Impairment of gas exchange due to alveolar oedema during xylazine sedation in sheep; absence of a free radical mediated inflammatory mechanism

We studied the mechanism of impairment of gas exchange following sedation with the alpha(2) adrenoreceptor agonist, xylazine, in Suffolk cross-bred sheep spontaneously breathing room air. Xylazine caused a significant fall in PaO2 from a mean (pre-xylazine) of 97.9 mm Hg (6.7 mm Hg SEM) to a mean of 38.1 mm Hg (3.2 mm Hg SEM) one minute after injection with a transient increase in PaCO2 from a mean (pre-xylazine) of 32.6 mm Hg (1.9 mm Hg SEM) to a mean of 40.2 mm Hg (3.0 mm Hg SEM). There was no significant fall in mean arterial pressure or in white cell count. There was no significant change in a number of indices of free radical release which included ascorbyl radical, plasma antioxidant potential and alpha-tert-butyl phenyl nitrone (PBN) spin adduct measured simultaneously in both arterial and venous blood.
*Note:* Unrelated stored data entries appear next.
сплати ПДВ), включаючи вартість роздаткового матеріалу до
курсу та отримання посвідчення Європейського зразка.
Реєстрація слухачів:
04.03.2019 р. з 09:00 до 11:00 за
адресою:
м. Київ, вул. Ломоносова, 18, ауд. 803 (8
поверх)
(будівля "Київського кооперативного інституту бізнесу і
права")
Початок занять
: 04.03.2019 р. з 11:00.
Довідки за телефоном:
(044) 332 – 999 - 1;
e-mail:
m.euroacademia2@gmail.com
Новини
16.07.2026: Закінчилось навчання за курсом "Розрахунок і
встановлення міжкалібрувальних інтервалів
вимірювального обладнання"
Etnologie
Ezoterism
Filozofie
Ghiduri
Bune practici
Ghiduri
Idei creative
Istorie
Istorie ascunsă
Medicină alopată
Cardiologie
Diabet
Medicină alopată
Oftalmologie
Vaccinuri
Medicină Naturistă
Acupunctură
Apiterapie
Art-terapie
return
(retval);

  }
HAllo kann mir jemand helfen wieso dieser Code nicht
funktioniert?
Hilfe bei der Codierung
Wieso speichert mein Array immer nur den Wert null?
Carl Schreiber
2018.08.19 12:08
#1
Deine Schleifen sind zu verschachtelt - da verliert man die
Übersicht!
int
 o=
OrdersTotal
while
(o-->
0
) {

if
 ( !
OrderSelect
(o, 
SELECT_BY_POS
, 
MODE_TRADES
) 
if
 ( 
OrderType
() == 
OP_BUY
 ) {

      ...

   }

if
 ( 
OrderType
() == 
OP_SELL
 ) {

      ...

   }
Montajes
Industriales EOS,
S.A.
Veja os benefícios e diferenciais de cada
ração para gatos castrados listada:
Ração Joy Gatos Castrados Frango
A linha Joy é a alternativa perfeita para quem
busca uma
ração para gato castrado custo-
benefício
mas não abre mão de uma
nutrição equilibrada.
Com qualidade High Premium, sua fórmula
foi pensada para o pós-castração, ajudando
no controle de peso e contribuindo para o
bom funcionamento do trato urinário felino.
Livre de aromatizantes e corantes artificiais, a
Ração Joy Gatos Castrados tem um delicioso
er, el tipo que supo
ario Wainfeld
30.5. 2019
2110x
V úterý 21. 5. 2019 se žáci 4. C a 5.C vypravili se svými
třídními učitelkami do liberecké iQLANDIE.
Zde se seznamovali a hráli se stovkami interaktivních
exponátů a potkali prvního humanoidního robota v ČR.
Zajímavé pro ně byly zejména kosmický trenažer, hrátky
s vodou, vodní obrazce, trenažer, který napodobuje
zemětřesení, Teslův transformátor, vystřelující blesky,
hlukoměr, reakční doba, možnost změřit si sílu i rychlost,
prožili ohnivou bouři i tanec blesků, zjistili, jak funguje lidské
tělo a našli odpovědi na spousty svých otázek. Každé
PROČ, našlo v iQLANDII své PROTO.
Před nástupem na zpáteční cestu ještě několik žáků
In all sheep given xylazine there was no histological evidence of platelet emboli but lung histopathology showed evidence of pulmonary oedema and intense microvascular congestion with red cells extravasated into alveoli. No such histological changes were seen in the lungs of normal sheep. The impaired gas exchange during sedation with xylazine in sheep is caused, not by an oxidant mediated inflammatory mechanism or by platelet emboli, but by intense alveolar oedema which is probably due to pulmonary venospasm.